▶ **Description of the task**: In the listing below, find the line with "Bye Bye Blues + VPA" and the line with "Jon oversaw the sale", then return them and every line between them exactly, minus the pictures.

___ Entries supplied ___

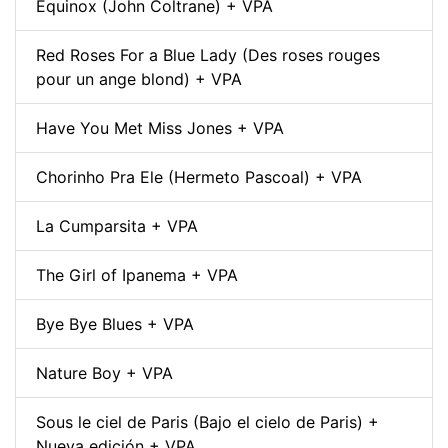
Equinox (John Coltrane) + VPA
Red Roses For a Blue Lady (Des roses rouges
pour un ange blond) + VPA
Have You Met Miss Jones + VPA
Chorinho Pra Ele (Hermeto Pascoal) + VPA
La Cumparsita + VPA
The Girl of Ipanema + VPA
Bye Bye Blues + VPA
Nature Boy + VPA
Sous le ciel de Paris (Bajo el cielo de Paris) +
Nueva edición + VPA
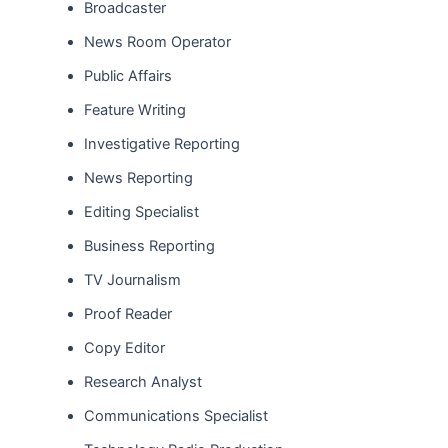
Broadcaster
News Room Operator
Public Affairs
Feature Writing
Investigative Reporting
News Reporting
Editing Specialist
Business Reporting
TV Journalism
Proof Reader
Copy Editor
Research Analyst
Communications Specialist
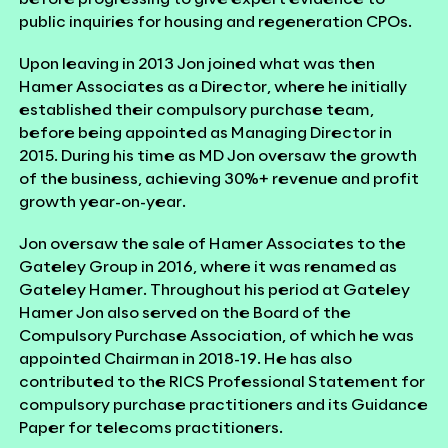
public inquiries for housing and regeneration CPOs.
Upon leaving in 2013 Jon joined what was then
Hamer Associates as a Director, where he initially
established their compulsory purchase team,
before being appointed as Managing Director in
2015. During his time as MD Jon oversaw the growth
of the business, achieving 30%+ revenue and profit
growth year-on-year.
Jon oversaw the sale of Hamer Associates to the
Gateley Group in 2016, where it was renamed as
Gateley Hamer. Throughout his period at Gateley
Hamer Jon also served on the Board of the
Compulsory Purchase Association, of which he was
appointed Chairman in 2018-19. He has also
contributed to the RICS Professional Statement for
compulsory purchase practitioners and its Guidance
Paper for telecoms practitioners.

___

▶ **Task answer**:
Bye Bye Blues + VPA
Nature Boy + VPA
Sous le ciel de Paris (Bajo el cielo de Paris) +
Nueva edición + VPA
Broadcaster
News Room Operator
Public Affairs
Feature Writing
Investigative Reporting
News Reporting
Editing Specialist
Business Reporting
TV Journalism
Proof Reader
Copy Editor
Research Analyst
Communications Specialist
public inquiries for housing and regeneration CPOs.
Upon leaving in 2013 Jon joined what was then
Hamer Associates as a Director, where he initially
established their compulsory purchase team,
before being appointed as Managing Director in
2015. During his time as MD Jon oversaw the growth
of the business, achieving 30%+ revenue and profit
growth year-on-year.
Jon oversaw the sale of Hamer Associates to the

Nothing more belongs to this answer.